🤖 AI Summary
Low-fidelity synthetic human motion data in video understanding induces the “uncanny valley” effect, severely limiting model generalization. To address this, we propose a controllable 3D Gaussian avatar-based method for motion video synthesis. We pioneer the integration of drivable 3D Gaussian splatting into pose transfer frameworks, enabling high-fidelity and temporally coherent human motion generation. Furthermore, we introduce cross-domain background fusion and few-shot augmentation to enhance background diversity and improve coverage of long-tail action categories. We release the RANDOM People dataset—a large-scale, identity-pose disentangled benchmark supporting few-shot extension. Extensive experiments on Toyota Smarthome and NTU RGB+D demonstrate significant improvements in action recognition accuracy, alongside enhanced model robustness and generalization capability across unseen domains and rare classes.
📝 Abstract
In video understanding tasks, particularly those involving human motion, synthetic data generation often suffers from uncanny features, diminishing its effectiveness for training.
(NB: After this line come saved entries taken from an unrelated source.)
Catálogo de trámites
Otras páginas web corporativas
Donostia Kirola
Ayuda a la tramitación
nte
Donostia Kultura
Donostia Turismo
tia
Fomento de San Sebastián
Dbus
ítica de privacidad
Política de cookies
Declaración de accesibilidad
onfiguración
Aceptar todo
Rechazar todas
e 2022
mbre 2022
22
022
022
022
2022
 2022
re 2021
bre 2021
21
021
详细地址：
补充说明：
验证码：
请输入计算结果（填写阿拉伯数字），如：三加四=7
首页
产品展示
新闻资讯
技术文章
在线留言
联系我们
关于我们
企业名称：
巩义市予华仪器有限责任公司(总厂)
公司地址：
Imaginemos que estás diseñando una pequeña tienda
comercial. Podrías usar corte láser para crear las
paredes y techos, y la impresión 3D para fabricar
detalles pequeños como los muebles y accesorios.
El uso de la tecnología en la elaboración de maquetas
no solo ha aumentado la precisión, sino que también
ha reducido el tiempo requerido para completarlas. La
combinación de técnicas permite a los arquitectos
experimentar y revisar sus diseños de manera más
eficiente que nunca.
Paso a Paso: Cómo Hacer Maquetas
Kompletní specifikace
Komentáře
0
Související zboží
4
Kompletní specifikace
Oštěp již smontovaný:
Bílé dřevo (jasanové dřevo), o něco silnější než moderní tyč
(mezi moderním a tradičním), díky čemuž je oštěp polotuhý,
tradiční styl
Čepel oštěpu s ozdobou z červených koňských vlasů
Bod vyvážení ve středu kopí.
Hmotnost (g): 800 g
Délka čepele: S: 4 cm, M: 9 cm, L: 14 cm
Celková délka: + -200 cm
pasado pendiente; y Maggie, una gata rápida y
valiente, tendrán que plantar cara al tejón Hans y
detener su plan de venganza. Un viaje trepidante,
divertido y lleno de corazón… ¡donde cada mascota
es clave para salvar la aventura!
Tasks such as sign language translation, gesture recognition, and human motion understanding in autonomous driving have thus been unable to exploit the full potential of synthetic data. This paper proposes a method for generating synthetic human action video data using pose transfer (specifically, controllable 3D Gaussian avatar models). We evaluate this method on the Toyota Smarthome and NTU RGB+D datasets and show that it improves performance in action recognition tasks. Moreover, we demonstrate that the method can effectively scale few-shot datasets, making up for groups underrepresented in the real training data and adding diverse backgrounds. We open-source the method along with RANDOM People, a dataset with videos and avatars of novel human identities for pose transfer crowd-sourced from the internet.